WORK REQUEST: The records below are to be repeated exactly, minus any pictures.

INFORMATION GIVEN:
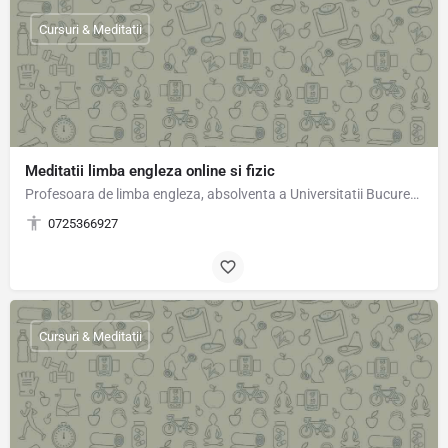
Cursuri & Meditatii
Meditatii limba engleza online si fizic
Profesoara de limba engleza, absolventa a Universitatii Bucuresti,ofer lectii de limba engleza preferabil…
0725366927
Cursuri & Meditatii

OUTPUT OF THE TASK:
Cursuri & Meditatii
Meditatii limba engleza online si fizic
Profesoara de limba engleza, absolventa a Universitatii Bucuresti,ofer lectii de limba engleza preferabil…
0725366927
Cursuri & Meditatii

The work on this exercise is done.